Le retour de «Suzie»

BÉCANCOUR. Après 35 ans passés à prendre soin des autres, Suzanne Doucet, de Sainte-Angèle-de-Laval, a tiré un trait sur sa carrière d’infirmière le printemps dernier. Une décision mûrement réfléchie prise à l’automne 2019, sans savoir qu’une pandémie frapperait le monde entier à l’aube de sa retraite.

«J’ai terminé en mars 2020. La tempête commençait. C’était très tumultueux. Les choses n’étaient pas encore bien campées. J’ai vraiment eu l’impression d’abandonner le navire en pleine tempête», raconte celle qui a vécu le moment avec un sentiment ambivalent: «D’un point de vue personnel, tu te dis « Fiou, je suis sortie de là. Je vais pouvoir mieux protéger mes proches vu que je ne travaille pas ». D’un autre côté, tu penses à tes consoeurs, à tout le travail qu’il y a à faire…»

Une pensée qui est restée très présente tout au long du printemps et de l’été. Si bien que lorsqu’elle a reçu un appel du Centre intégré universitaire de santé et de services sociaux de la Mauricie-et-du-Centre-du-Québec (CIUSSS MCQ) l’invitant à reprendre du service pour aider à la vaccination, en septembre dernier, elle n’a pas hésité une seconde avant d’accepter.

«J’ai dit oui tout de suite parce que dans le contexte actuel, mon plus grand désir, c’est que les gens qui soignent continuent leur travail de soignant», explique-t-elle, rappelant que chaque année, du personnel est déplacé de son secteur habituel le temps de la vaccination contre l’influenza.

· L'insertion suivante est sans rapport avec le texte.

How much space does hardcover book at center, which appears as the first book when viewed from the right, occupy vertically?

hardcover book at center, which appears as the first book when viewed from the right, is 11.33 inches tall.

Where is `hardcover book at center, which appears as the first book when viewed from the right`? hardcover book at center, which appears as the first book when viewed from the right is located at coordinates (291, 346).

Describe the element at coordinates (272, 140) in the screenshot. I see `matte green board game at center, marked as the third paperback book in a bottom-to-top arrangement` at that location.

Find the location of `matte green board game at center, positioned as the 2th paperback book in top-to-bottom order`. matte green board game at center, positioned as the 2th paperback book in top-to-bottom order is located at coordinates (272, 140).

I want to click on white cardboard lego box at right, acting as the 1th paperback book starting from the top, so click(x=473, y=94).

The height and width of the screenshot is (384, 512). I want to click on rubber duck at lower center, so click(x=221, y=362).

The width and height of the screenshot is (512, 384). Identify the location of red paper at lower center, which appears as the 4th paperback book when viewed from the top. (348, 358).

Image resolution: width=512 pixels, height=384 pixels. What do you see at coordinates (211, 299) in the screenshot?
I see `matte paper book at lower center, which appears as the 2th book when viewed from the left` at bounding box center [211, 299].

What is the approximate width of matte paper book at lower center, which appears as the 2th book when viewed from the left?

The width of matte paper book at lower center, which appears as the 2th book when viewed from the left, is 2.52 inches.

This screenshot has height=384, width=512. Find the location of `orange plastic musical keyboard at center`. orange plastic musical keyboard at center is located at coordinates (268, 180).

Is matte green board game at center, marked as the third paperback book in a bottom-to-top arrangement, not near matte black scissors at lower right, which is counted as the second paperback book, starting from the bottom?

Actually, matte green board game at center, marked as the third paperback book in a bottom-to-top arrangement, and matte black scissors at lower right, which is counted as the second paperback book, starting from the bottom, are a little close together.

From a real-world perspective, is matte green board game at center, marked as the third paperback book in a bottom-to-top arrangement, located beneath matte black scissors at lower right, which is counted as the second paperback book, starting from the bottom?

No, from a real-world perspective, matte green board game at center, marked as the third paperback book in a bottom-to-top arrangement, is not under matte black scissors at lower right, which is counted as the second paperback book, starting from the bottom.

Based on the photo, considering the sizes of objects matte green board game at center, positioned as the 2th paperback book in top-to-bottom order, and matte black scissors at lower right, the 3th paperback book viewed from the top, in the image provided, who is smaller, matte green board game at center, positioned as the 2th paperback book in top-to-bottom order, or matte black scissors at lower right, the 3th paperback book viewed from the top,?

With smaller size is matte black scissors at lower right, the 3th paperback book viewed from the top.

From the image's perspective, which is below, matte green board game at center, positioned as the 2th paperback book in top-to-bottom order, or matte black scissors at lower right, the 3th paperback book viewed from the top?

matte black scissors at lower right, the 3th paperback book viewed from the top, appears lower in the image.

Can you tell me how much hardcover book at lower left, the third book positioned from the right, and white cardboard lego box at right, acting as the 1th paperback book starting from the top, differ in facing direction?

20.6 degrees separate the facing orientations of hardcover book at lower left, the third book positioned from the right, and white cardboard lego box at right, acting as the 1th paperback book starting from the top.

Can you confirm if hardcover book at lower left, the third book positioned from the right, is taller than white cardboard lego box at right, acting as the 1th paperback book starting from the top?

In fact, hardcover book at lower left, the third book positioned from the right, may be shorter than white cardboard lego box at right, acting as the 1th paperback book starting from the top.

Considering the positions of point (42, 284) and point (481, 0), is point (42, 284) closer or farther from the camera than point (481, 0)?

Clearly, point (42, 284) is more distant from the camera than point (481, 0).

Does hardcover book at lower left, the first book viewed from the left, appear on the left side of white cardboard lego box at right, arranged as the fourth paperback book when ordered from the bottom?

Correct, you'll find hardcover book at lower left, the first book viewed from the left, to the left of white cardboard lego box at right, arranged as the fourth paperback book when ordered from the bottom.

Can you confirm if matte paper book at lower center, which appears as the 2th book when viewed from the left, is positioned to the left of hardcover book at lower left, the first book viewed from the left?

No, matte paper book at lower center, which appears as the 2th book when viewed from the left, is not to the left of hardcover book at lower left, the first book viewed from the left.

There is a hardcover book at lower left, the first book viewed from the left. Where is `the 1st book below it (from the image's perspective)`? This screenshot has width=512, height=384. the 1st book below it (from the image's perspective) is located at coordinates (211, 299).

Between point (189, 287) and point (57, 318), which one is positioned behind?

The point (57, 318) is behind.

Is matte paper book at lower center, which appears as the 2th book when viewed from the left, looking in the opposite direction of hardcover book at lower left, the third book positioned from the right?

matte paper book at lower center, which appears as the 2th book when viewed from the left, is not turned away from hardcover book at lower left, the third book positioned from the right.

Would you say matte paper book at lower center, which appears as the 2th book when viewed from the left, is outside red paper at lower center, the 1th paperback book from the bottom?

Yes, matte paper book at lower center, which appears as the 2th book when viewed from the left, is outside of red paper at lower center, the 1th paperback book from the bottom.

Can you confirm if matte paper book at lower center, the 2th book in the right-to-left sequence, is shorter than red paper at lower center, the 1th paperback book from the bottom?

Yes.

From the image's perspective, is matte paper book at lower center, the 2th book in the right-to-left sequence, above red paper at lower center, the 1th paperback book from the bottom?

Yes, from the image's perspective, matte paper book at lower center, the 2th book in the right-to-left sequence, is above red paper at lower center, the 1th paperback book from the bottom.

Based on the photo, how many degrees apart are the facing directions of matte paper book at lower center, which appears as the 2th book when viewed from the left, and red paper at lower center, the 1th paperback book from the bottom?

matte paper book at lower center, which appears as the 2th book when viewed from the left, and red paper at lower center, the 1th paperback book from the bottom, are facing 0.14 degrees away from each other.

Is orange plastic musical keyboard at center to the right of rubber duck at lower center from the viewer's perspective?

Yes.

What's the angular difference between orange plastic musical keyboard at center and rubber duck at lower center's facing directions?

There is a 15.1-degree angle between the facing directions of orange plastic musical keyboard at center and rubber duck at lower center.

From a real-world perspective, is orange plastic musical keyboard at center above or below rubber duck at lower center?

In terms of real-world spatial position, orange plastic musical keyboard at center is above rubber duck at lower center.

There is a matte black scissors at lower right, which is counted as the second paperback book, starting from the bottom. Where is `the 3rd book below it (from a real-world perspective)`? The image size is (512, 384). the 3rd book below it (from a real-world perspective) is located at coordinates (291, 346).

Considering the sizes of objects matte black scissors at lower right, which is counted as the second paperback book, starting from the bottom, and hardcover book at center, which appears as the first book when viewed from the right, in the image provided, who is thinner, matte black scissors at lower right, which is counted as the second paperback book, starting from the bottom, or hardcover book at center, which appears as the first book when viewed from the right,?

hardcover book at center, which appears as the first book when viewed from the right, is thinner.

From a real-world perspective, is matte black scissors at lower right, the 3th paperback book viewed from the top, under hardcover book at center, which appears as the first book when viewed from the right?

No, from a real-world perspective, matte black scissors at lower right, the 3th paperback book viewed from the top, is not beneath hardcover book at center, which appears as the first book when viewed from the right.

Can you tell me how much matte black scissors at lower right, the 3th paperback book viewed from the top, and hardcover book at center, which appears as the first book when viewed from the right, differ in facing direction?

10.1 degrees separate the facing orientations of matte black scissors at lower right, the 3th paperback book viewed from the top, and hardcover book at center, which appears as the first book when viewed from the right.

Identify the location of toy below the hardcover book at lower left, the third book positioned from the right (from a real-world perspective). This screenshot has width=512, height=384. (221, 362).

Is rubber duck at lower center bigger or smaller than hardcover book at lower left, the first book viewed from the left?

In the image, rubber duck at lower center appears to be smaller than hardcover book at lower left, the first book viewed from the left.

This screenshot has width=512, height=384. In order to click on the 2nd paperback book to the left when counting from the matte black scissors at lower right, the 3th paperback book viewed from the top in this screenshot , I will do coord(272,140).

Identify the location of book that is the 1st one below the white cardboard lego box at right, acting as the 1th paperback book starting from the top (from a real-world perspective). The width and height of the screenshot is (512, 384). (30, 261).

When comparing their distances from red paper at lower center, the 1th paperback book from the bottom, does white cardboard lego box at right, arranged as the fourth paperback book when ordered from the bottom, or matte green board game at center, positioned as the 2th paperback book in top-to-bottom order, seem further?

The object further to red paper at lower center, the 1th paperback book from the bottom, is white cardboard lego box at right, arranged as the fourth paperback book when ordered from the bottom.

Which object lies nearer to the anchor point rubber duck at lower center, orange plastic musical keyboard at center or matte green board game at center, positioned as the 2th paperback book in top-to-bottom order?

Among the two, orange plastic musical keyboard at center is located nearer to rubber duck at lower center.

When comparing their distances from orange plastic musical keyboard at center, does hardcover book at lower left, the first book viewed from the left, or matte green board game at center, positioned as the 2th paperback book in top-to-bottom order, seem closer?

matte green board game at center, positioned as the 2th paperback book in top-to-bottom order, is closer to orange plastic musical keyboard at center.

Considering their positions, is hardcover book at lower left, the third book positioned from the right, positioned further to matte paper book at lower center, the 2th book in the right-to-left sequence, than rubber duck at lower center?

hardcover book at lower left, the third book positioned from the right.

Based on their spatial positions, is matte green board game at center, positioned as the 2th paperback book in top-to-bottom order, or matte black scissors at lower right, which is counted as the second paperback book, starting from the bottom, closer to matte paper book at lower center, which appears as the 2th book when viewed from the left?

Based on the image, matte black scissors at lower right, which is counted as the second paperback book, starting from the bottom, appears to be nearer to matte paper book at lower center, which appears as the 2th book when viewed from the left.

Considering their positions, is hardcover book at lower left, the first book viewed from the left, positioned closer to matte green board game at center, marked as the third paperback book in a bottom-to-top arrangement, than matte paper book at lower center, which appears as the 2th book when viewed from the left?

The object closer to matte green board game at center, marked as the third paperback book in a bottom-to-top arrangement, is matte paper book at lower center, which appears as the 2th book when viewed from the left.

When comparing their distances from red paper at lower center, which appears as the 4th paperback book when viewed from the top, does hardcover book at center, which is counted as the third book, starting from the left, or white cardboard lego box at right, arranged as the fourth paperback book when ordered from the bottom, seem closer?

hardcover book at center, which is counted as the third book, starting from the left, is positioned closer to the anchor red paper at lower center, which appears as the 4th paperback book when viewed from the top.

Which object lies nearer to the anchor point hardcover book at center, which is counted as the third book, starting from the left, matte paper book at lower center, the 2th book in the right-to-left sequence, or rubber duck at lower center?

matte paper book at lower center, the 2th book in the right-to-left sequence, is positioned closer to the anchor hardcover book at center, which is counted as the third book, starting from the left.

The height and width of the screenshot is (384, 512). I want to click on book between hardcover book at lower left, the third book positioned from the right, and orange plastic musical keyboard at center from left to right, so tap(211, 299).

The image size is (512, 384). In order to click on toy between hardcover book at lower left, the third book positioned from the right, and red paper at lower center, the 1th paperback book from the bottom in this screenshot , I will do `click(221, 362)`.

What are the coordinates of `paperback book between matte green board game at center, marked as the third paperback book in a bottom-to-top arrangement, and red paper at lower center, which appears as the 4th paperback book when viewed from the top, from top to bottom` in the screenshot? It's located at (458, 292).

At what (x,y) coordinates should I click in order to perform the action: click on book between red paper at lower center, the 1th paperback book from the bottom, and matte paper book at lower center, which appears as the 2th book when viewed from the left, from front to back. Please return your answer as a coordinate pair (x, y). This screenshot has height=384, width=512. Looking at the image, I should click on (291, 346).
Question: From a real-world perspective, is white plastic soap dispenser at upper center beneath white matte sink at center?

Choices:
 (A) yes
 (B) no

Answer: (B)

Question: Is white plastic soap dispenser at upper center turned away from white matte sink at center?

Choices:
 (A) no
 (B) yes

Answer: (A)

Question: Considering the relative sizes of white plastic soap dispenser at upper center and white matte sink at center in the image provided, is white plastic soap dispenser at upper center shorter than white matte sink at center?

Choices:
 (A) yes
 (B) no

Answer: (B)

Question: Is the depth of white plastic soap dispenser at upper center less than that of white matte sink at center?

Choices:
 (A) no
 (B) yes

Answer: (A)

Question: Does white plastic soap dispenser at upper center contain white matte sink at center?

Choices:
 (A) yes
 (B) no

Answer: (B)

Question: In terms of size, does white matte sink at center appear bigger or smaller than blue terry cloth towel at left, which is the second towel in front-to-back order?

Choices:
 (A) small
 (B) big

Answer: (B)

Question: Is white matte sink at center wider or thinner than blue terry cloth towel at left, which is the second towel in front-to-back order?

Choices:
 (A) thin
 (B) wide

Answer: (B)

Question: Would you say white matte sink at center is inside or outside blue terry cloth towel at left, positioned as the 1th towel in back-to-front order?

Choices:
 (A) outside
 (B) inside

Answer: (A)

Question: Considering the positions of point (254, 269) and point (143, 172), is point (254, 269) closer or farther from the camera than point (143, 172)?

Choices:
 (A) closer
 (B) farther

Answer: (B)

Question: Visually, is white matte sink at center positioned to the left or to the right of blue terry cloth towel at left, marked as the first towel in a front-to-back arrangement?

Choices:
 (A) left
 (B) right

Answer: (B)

Celle que l’on surnomme «Suzie» a donc repris du service à l’automne. Après avoir aidé à la vaccination antigrippale en novembre et décembre, elle administre maintenant le vaccin contre la COVID-19. Elle fait partie des quelque 300 retraités du CIUSSS MCQ à avoir accepté de donner un coup de main sur le terrain au Centre-du-Québec et en Mauricie depuis le début de la pandémie .

La vaccination représentait un défi intéressant pour Suzie, qui a toujours cherché à en relever durant sa carrière. «J’en avais fait un peu lorsque je travaillais aux soins à domicile. J’avais aussi participé à une clinique de vaccination, il y a peut-être une vingtaine d’années. Mais jamais je n’en avais fait de façon massive.»

Pouvoir découvrir les subtilités de la vaccination a été, pour elle, une source de motivation à se lancer dans l’aventure. «J’ai encore envie d’apprendre des choses! Comme infirmière, j’ai changé de milieu de travail aux 5-6 ans. Je me suis promenée de l’urgence aux soins intensifs en passant par les soins à domicile, les services courants et Info Santé. J’aimais ça, changer de place. Quand j’avais l’impression d’avoir fait le tour, j’allais voir autre chose», raconte la native de Bécancour, qui a eu la chance d’oeuvrer dans plusieurs établissements de santé de Bécancour – Nicolet-Yamaska.

Visiblement, elle était prédestinée à cette carrière. «J’ai toujours été bien à aider les autres. J’étais toujours au-devant de ma petite sœur et de mon petit frère. D’après moi, c’était dans mes gênes, le besoin de prendre soin des autres», croit Suzie, dont la mère était infirmière.

«Adolescente, je ne voulais pas faire comme elle. J’ai évité ça autant que j’ai pu. J’ai fait deux ans de cégep en n’importe quoi et après ma deuxième année, mes parents m’ont dit qu’il serait temps que je me plante les pieds et que je fasse quelque chose! Mon grand-père est venu habiter chez nous. J’ai pris soin de lui. Il me disait « Tu serais bonne, comme ta mère« . Alors j’ai décidé d’essayer.»

Grand-père a eu raison! La voilà, 35 ans plus tard, avec une carrière bien remplie derrière la cravate et un goût d’aider son prochain aussi présent qu’à ses débuts.

Depuis son retour sur le terrain, Suzie travaille un ou deux jours par semaine. Lorsque les vaccins contre la COVID-19 arriveront massivement, elle envisage doubler son implication. «J’ai la chance de pouvoir aider, d’avoir un impact direct sur la pandémie avec la vaccination. On a tous hâte, comme population, de se sortir de là. Le bout qu’on doit faire, c’est de respecter les consignes et d’essayer de vacciner le plus de monde possible.»